Gingerbread Cupcakes

If you know me, you know I prefer chocolate dessert over any other kind. However, during the Holiday months I feel compelled to cook more with the traditional seasonal flavors- pumpkin, pecan, gingerbread, etc.

Enter the gingerbread cupcake.

Be prepared to fall in love with this frosting. I did. I will forever keep this recipe in my cooking archives due to the delicious frosting alone. Even if you don’t want to make the cake, make this frosting and slather it on anything you can find. You won’t be sorry.

See those little specks in the frosting? Cinnamon. And you see that dot of yellow? Lemon zest. It is heavenly.

Back to the cupcake, the cupcake itself was not overly sweet; in fact it could pass as a morning muffin (it only has 1/2 cup sugar in it which is fairly low in the world of desserts).

Until you slather it in the frosting.

Keep these in mind over the next month if you need to bring any Holiday dessert to a party. BTW, these will go in my “splurge-worthy” section. If you eat a healthy diet on a regular basis, you can most certainly treat yourself to some “real” desserts or other treats during the Holiday season. Just make sure it’s something that really sounds good to you. Keep up the exercise and watch your portions.

Gingerbread Cupcakes

Recipe from Betty Crocker, Fall Baking


1/2 cup granulated sugar
1/2 cup butter, softened
1/2 cup molasses
2 eggs
2 cups all purpose flour
1 teaspoon baking soda
1/2 teaspoon salt
1 1/2 teaspoons ground ginger
1/2 teaspoon ground cinnamon
1/2 teaspoon ground allspice
3/4 cup water

1 8 ounce package cream cheese, softened
1/4 cup butter, softened
2 teaspoons grated lemon peel
1 teaspoon ground cinnamon
1 teaspoon vanilla
4 cups (1 lb) powdered sugar
1 to 2 teaspoons milk


1. Heat oven to 375 degrees. Place paper baking cups in regular sized muffin pan.
2. In a large bowl, beat sugar, 1/2 cup of butter, the molasses and eggs on medium speed of an electric mixer. Stir in flour, baking soda, salt, ginger, 1/2 teaspoon cinnamon, allspice and water. Spoon ~1/4 cup batter into prepared muffin pan.
3. Bake 15-18 minutes or until toothpick comes out clean. Cool 5 minutes before transferring cupcakes to cooling rack. Cool completely, about 20 minutes.
4. Meanwhile in a medium bowl beat cream cheese, 1/4 cup butter, lemon peel, 1 teaspoon cinnamon and the vanilla on low speed with an electric mixer until smooth. Gradually beat in powdered sugar, 1 cup at a time, on low speed until smooth. Add milk, 1 teaspoon at a time until spreadable.
5. Pipe or spread a generous amount of frosting on the top of each cupcake. Store in the refrigerator, covered.

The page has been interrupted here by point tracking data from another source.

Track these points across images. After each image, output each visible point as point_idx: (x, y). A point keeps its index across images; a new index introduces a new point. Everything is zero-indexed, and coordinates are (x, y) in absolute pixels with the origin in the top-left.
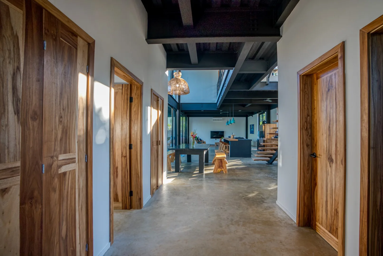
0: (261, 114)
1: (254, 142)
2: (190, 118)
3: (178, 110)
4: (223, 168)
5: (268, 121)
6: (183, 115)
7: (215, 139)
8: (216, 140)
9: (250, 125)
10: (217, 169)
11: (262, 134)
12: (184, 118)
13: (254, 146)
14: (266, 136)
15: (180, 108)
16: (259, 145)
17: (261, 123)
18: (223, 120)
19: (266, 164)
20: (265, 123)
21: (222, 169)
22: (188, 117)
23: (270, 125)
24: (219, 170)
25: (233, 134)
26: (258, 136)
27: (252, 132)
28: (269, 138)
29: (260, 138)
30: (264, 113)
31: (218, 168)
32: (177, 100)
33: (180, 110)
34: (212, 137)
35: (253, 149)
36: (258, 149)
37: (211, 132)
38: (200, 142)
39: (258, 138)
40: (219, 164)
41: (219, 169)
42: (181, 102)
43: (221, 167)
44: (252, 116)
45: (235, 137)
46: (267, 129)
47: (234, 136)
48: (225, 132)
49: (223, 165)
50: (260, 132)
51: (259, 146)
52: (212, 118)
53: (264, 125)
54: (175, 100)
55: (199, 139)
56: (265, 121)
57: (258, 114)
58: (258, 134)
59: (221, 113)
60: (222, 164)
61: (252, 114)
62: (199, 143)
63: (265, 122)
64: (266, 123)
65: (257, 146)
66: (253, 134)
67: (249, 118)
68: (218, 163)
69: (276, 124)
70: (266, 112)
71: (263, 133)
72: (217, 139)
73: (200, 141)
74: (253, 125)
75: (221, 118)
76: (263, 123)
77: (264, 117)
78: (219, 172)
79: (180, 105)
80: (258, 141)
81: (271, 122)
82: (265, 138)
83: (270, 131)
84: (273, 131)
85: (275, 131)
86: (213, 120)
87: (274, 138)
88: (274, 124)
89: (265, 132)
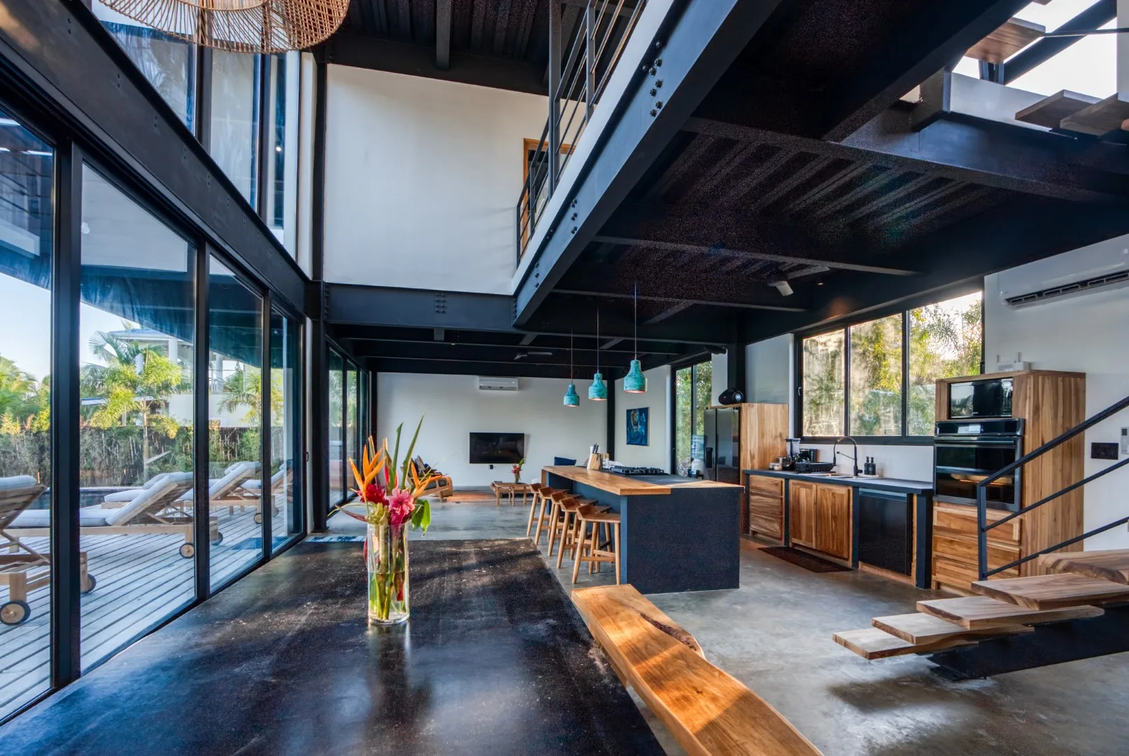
0: (687, 365)
2: (381, 375)
3: (309, 322)
6: (344, 356)
7: (487, 465)
8: (492, 467)
12: (351, 374)
14: (746, 459)
15: (323, 311)
18: (521, 387)
20: (737, 402)
22: (370, 372)
23: (763, 411)
27: (639, 439)
28: (756, 467)
32: (306, 265)
33: (319, 322)
34: (475, 458)
37: (473, 435)
42: (328, 277)
46: (751, 428)
48: (529, 436)
52: (477, 378)
53: (737, 409)
54: (294, 265)
57: (666, 368)
59: (518, 357)
63: (738, 397)
64: (742, 401)
66: (645, 445)
69: (786, 406)
72: (494, 465)
74: (644, 412)
75: (514, 382)
76: (728, 399)
79: (323, 294)
81: (749, 397)
82: (742, 468)
83: (763, 437)
84: (776, 437)
85: (781, 434)
86: (481, 387)
87: (784, 469)
88: (780, 406)
89: (743, 442)
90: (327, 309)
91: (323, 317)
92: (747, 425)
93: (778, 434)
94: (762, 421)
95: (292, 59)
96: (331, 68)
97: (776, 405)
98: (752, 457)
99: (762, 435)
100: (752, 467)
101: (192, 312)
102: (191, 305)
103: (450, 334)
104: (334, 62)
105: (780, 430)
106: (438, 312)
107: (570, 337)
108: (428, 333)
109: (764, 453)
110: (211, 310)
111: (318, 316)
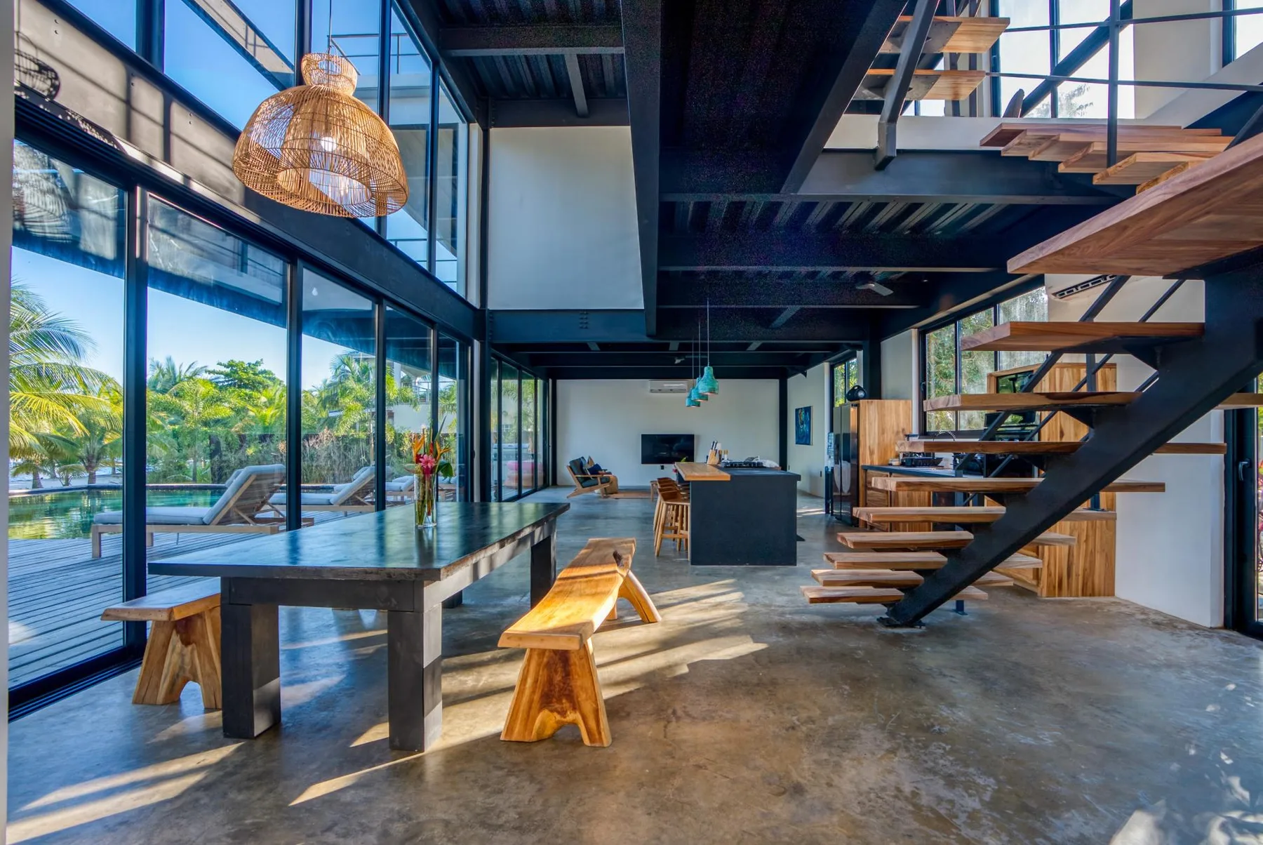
0: (840, 363)
1: (812, 478)
2: (560, 383)
3: (477, 344)
4: (575, 706)
5: (874, 389)
6: (519, 368)
7: (659, 466)
8: (662, 468)
9: (797, 410)
10: (529, 719)
11: (847, 447)
12: (527, 382)
13: (811, 495)
14: (864, 454)
15: (488, 333)
16: (831, 495)
17: (840, 401)
19: (881, 620)
20: (858, 399)
21: (572, 716)
23: (883, 406)
24: (547, 720)
25: (719, 447)
26: (826, 456)
27: (804, 439)
28: (876, 463)
29: (836, 462)
30: (855, 356)
31: (541, 709)
32: (474, 302)
33: (484, 343)
34: (646, 459)
35: (809, 510)
36: (827, 511)
37: (644, 437)
38: (589, 478)
39: (830, 463)
40: (543, 675)
41: (546, 712)
42: (491, 306)
43: (559, 701)
44: (805, 374)
45: (726, 458)
46: (870, 424)
47: (720, 456)
48: (699, 436)
49: (579, 682)
50: (837, 437)
51: (834, 494)
52: (648, 382)
53: (858, 405)
54: (464, 301)
55: (587, 467)
56: (859, 387)
57: (826, 366)
58: (826, 448)
59: (678, 361)
60: (567, 674)
61: (803, 363)
62: (587, 483)
63: (861, 394)
64: (864, 398)
65: (823, 492)
66: (809, 444)
67: (792, 382)
68: (539, 665)
69: (909, 401)
70: (860, 353)
71: (853, 441)
72: (665, 465)
73: (589, 475)
74: (808, 410)
75: (682, 384)
76: (852, 396)
77: (854, 371)
78: (548, 732)
79: (488, 320)
80: (829, 476)
81: (884, 393)
82: (861, 464)
83: (883, 433)
84: (898, 433)
85: (903, 430)
86: (651, 391)
87: (903, 464)
88: (902, 403)
89: (861, 438)
90: (491, 331)
91: (488, 339)
92: (865, 420)
93: (901, 430)
94: (882, 417)
95: (462, 128)
96: (493, 131)
97: (898, 401)
98: (872, 453)
99: (882, 431)
100: (872, 462)
101: (374, 341)
102: (374, 336)
103: (603, 346)
104: (495, 126)
105: (902, 425)
106: (582, 328)
107: (691, 344)
108: (584, 346)
109: (884, 450)
110: (388, 338)
111: (484, 339)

NOTES: I forgot to add the milk to the frosting and it was fine. It was perfect. I always use the lower fat cream cheese instead of the regular…..but not the fat free. If you don’t have a microplane, buy one. It will make that lemon zesting a breeze. One last thing, if you don’t have the piping supplies, here is a tip to get your frosting to look more professional. Just spoon it into a zip lock sandwich or freezer bag, work it all the way down to one corner of the bag. Snip a little tip off the corner and use it like a tube of icing to frost the cupcake.